There is widespread consensus that development and humanitarian assistance must enable local actors to set their own agendas, develop solutions, and bring their capacities, leadership, and resources to bear to make those solutions a reality. Experience has shown that local leadership is critical for greater equity, effectiveness, and sustainability. To continue to move toward a model of locally led and inclusive development, USAID has embraced localization, a set of actions that shift how the Agency works to put local actors in the lead and strengthen local systems.

Over the last two years, USAID has been working toward two Agency-wide localization targets set out by Administrator Power in 2021. First, by Fiscal Year (FY) 2025, USAID will direct a quarter of its funding directly to local partners. Second, by 2030, at least half of USAID programs will create space for local actors to exercise leadership over priority setting, program design, implementation, and defining and measuring results. This report is the second status update on USAID’s progress toward those targets. It also details a range of recent efforts that will help underpin future progress.

In FY 2023, USAID obligated $1.5 billion to local partners and another $68 million to regional partners. USAID also provided $156 million through government-to-government (G2G) assistance agreements. The percentage of funding going directly to local partners in FY 2023 declined slightly from last year, from 10.2 to 9.6, though other trends in the data point to signs of progress. Both the number of new awards to local partners and the number of local partners with whom USAID works have increased annually over the last three years and reached new highs in FY 2023. By sector, health stands out, with more than 20 percent of health funding going to local partners in FY 2023. Africa remains the region with the highest proportion of direct local funding (22 percent).

In addition to shifting funding, USAID is also focused on shifting power to local actors and communities. Over the last year—informed by consultations with a broad range of external and internal stakeholders—USAID developed and piloted a new Locally Led Programs indicator that tracks the extent to which USAID programs employ a set of “good practices” that advance locally led development over the life of a project.

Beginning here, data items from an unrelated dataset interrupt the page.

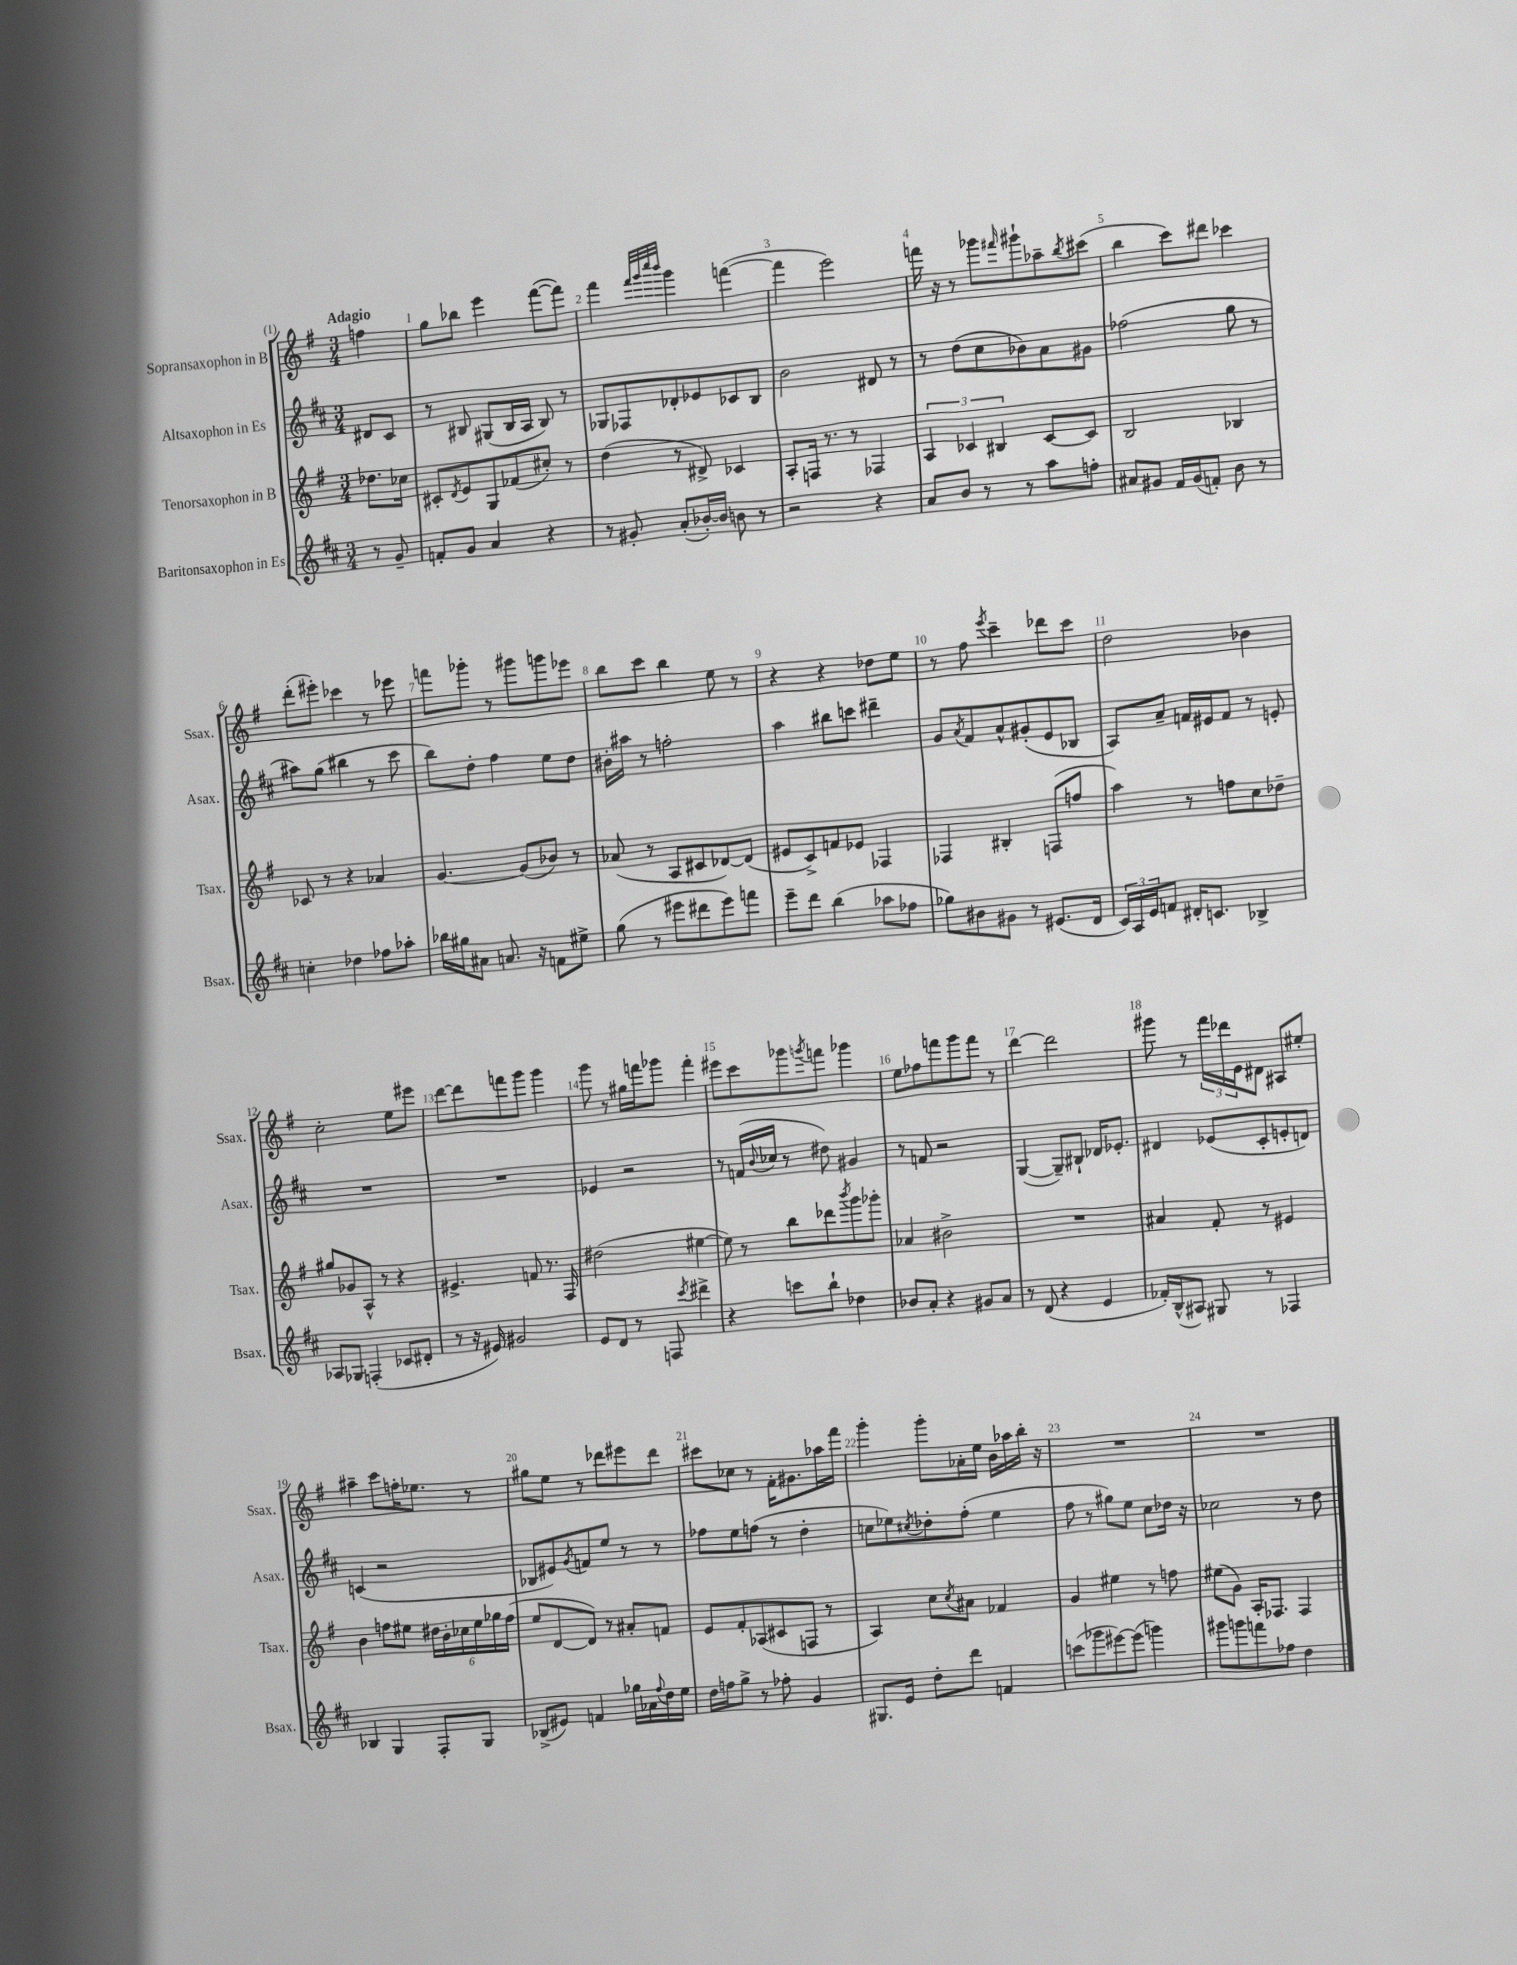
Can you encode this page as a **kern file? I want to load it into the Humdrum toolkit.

**kern	**kern	**kern	**kern
*part4	*part3	*part2	*part1
*staff4	*staff3	*staff2	*staff1
*I"Baritonsaxophon in Es	*I"Tenorsaxophon in B	*I"Altsaxophon in Es	*I"Sopransaxophon in B
*I'Bsax.	*I'Tsax.	*I'Asax.	*I'Ssax.
*clefG2	*clefG2	*clefG2	*clefG2
*k[f#c#]	*k[f#]	*k[f#c#]	*k[f#]
*M3/4	*M3/4	*M3/4	*M3/4
=	=	=	=
!	!	!	!LO:TX:a:B:t=Adagio
8r	8.dd-X\L	8d#X/L	4ffn\
8g~/	.	8c#/J	.
.	16cc-X\Jk	.	.
=1	=1	=1	=1
8fn'/L	8c#X'/L	8r	8gg\L
.	8qd/	.	.
8g/J	8e/	8B#X/	8bb-X\J
4a/	8G/	(8G#X/L	4eee\
.	(8f-X/	16B#/L	.
.	.	16A/JJ	.
4r	8cc#X'/J)	8B#/)	([8fff#\L
.	8r	8r	8fff#\J])
=2	=2	=2	=2
8r	(4dd\	8G-X/L	4fff#\
8g#X'/	.	8F-X/	.
.	.	.	32qqfff#/LLL
.	.	.	32qqggg/
.	.	.	32qqcccc/
.	.	.	32qqbbb/JJJ
(8a'/L	8r	8d-X'/	4ggg\
[16b-X'/L)	8d#X^/)	8e-X/	.
16b-/JJ]	.	.	.
8bn\	4c-X/	8c-X/	([4fffn\
8r	.	8B/J	.
=3	=3	=3	=3
2r	8A'/L	2b\	4fff\]
.	16Fn/Jk	.	.
.	8.r	.	.
.	.	.	2eee\)
.	8r	.	.
4r	4F-X/	8d#X/	.
.	.	8r	.
=4	=4	=4	=4
8a/L	6A/	8r	16fffn\
.	.	.	16r
8b/J	.	(8dd\L	8r
.	6c-X/	.	.
8r	.	8cc#\	8ggg-X\L
.	6B#X/	.	.
.	.	.	16qqfff#X/
8r	.	8b-X\)	8ggg#X`\
8aa\L	[8c-/L	8a\	8aa-X~\
.	.	.	8qbb/
8ffn'\J	8c-/J]	8g#X\J	(8ccc#X\J
=5	=5	=5	=5
8a#X/L	2B/	(2ff-X\	4bb\
8g#X/J	.	.	.
16f#/LL	.	.	8ccc\L)
(16g#/J	.	.	.
8fn'/J)	.	.	8ddd#X\J
8b\	4B-X/	8gg\	4ccc-X\
8r	.	8r	.
!!LO:LB:g=z
=6	=6	=6	=6
4ccn'\	8c-X/	8aa#X\L)	(8ddd'\L
.	8r	(8gg\J	8eee#X'\J)
4dd-X\	4r	4bb#X\	4ccc-X\
8ff-X\L	4a-X/	8r	8r
8aa-X'\J	.	8ccc#\	8eee-X\
=7	=7	=7	=7
16bb-X\LL	[4.g/	8bb\L)	8fffn\L
16gg#X\J	.	.	.
8a#X\J	.	8dd'\J	8ggg-X'\J
8.an/	.	4ff#\	8r
.	(8g/L]	.	8ggg#X\L
16r	.	.	.
8fn\L	8b-X/J)	8ee\L	8gggn\
8ee#X^\J	8r	8dd\J	8eee-X\J
=8	=8	=8	=8
(8gg\	(8a-X/	16b#X'\LL	8bb\L
.	.	16aa#X\JJ	.
8r	8r	8r	8ccc\J
8eee#X\L	8A/L	2ffn'\	4bb\
8ddd#X\	8c#X/	.	.
8eee#\)	[8d-X/)	.	8ee\
8fffn\J	(8d-/J]	.	8r
=9	=9	=9	=9
8eee~\L	8e#X/L	4aa\	4r
8ddd\J	8c^/)	.	.
(4bb\	8fn/	8bb#X\L	4r
.	8e-X/J	8cccn\J	.
8aa-X\L	4F-X/	4ddd#X~\	8dd-X\L
8ff-X\J	.	.	8ee\J
=10	=10	=10	=10
8gg-X\L)	4F-X/	8g/L	8r
.	.	8qa/	.
8b#X\	.	8f#/	8ff#\
.	.	.	8qeee/
8g#X\J	4B#X'/	8a^^/	4ccc~\
8r	.	(8g#X'/	.
(8.e#X/L	(8Fn/L	8e/	8ddd-X\L
.	8ffn/J	8B-X/J	8ccc\J
16d/Jk	.	.	.
=11	=11	=11	=11
24c#/LL)	4aa\)	8A/L)	2dd\
24A/	.	.	.
24e/J	.	.	.
8fn/J	.	8a~/J	.
16d#X'/KL	8r	16fn/LL	.
8.cn/J	.	16e#X/J	.
.	8ffn\L	8f/J	.
4B-X^/	8cc\	8r	4b-X\
.	8dd-X~\J	8en'/	.
!!LO:LB:g=z
=12	=12	=12	=12
8A-X/L	8gg#X/L	2.r	2cc'\
8G-X/J	8g-X/	.	.
(4Fn'/	8A^^/J	.	.
.	8r	.	.
8c-X/L	4r	.	8ee\L
8d#X'/J	.	.	8eee#X\J
=13	=13	=13	=13
8r	4.e#X^/	2.r	[8ddd\L
16r	.	.	8ddd\]
16e#X/)	.	.	.
2g#X/	.	.	8fffn\
.	8fn/	.	8ggg\J
.	8.r	.	4ggg\
.	16F#/	.	.
=14	=14	=14	=14
8e/L	(2dd#X\	4e-X/	8ggg\
8d/J	.	.	8r
8r	.	2r	16gg#X\LL
.	.	.	16fffn\J
8Fn/	.	.	8ggg-X\J
8qccc#/	.	.	.
4ddd#X^\	[4ee#X\	.	4fff'\
=15	=15	=15	=15
4r	8ee#\])	8r	8eee#X\L
.	8r	(16fn/LL	8ccc\
.	.	8qqb/	.
.	.	16cc-X/JJ	.
8cccn\L	8bb\L	8r	8ggg-X\
.	.	.	8qgggn/
8bb`\J	8ddd-X\	8dd#X\)	8fffn\J
.	8qbbb/	.	.
4dd-X\	8ggg\	4g#X/	4ggg-X\
.	8ggg-X'\J	.	.
=16	=16	=16	=16
8b-X/L	4a-X/	8r	8ee\L
8a'/J	.	8fn/	8ff-X\
4r	2b#X^\	2r	8fffn\
.	.	.	8ggg\
8g#X/L	.	.	8fff\J
8a/J	.	.	8r
=17	=17	=17	=17
8r	2.r	([4G/	[4ddd\
(8d/	.	.	.
4r	.	8G~/L])	2ddd\]
.	.	8B#X`/J	.
4e/	.	16d-X/KL	.
.	.	8.e-X'/J	.
=18	=18	=18	=18
16f-X'/LL)	4a#X/	4d#X/	8ggg#X\
(16B^^/J	.	.	.
8A#X/J)	.	.	8r
8G#X/	8f#'/	(8e-X/L	24fff#\LL
.	.	.	24ddd-X\
.	.	.	24e\J
8r	8r	8c#'/	8d#X\J
4F-X/	4e#X/	8en'/	8A#X/L
.	.	8dn/J)	8ee#X'/J
!!LO:LB:g=z
=19	=19	=19	=19
4B-X/	4b\	(4cn/	4aa#X~\
4G/	8ffn\L	2r	8ccc\L
.	8ee#X\J	.	16ffn'\K
.	.	.	8.ee-X\J
8F#'/L	24dd#X\LL	.	.
.	24b'\	.	.
.	24cc-X\	.	.
8G/J	24ee#\	.	8r
.	24gg-X\	.	.
.	(24ff\JJ	.	.
=20	=20	=20	=20
(8B-X^/L	8ee/L	8B-X/L	8gg#X\L
8e#X/J)	[8d/	8e#X/)	8ee\J
.	.	8qg/	.
4fn/	8d/J])	8fn/	8r
.	8r	8ee/J	8ddd-X\L
16gg-X\LL	8a#X'/L	8r	8eee#X\
16a-X\	.	.	.
8qqff#/	.	.	.
16dd\	8fn/J	8r	8ddd-\J
16ee\JJ	.	.	.
=21	=21	=21	=21
16dd\LL	8e/L	8ff-X\L	8ccc#X\L
16ffn\J	.	.	.
8gg^\J	8f#'/	8ee\	8cc-X\J
8r	(8A-X/	(8ffn\J	8r
8ff-X'\	8c#X/	8r	16f#'\KL
.	.	.	8.g#X\
4g/	8Fn/J	4dd'\	.
.	8r	.	16aa-X\L
.	.	.	16fff#\JJ
=22	=22	=22	=22
8.G#X/L	4A/)	8ccn\L	4ggg'\
.	.	8ee-X\)	.
16e/Jk	.	.	.
.	.	8qcc#X/	.
8dd'\L	8cc\L	8dd-X'\	8ggg'\L
.	8qcc/	.	.
8ddd\J	8a#X\J	(8ff#'\J	16a-X'\L
.	.	.	16ee\JJ
4fn/	4f-X/	4ee-\	16b\LL
.	.	.	16aa-X\
.	.	.	16bb'\JJ
.	.	.	16r
=23	=23	=23	=23
(8cccn\L	4g/	8ff#\	2.r
8ggg-X\	.	8r	.
[8eee#X\)	4ee#X\	8gg#X\L)	.
(8eee#\J]	.	8ee\J	.
4gggn\)	8r	8cc#\L	.
.	8ffn\	16dd-X\Jk	.
.	.	16r	.
=24	=24	=24	=24
8ggg#X\L	(8ee#X\L	2cc-X\	2.r
8gggn\	8g\J)	.	.
8fffn\	16A'/KL	.	.
.	8.F-X/J	.	.
8ff-X\J	.	.	.
4dd\	4F-/	8r	.
.	.	8dd\	.
==	==	==	==
*-	*-	*-	*-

These practices include approaches such as co-creation; participatory monitoring, evaluation, and learning processes; and accountability and feedback mechanisms. In FY 2023, USAID piloted this metric across approximately half of the Agency’s portfolio. Overall, approximately half of the programs assessed in the pilot utilized at least two good practices. These strong results present an opportunity to raise USAID’s ambition around how the Agency elevates and measures local leadership in its programs. Lessons from the pilot will also inform adjustments to the indicator before USAID applies the metric Agency-wide in 2024.

Targets alone do not drive progress. Over the last year, USAID has undertaken a wide range of efforts to advance locally led development and humanitarian response. The Agency has developed new tools and resources to support staff to work in more locally led ways. It has reduced barriers to entry for local partners through increased outreach, expanded use of local languages, more flexible and tailorable pre-award assessments for local partners, and more. USAID is also focused on being a better partner by expanding the use of mechanisms with lower compliance burdens, taking steps to support partners’ full cost recovery, and encouraging staff to reduce reporting burdens.

Localization also requires systems and culture change across the whole Agency. While progress on a reform effort of this magnitude will take place incrementally, the momentum and signs of progress are there, even as USAID faces more work ahead to create more equitable, inclusive partnerships that produce more sustainable impact.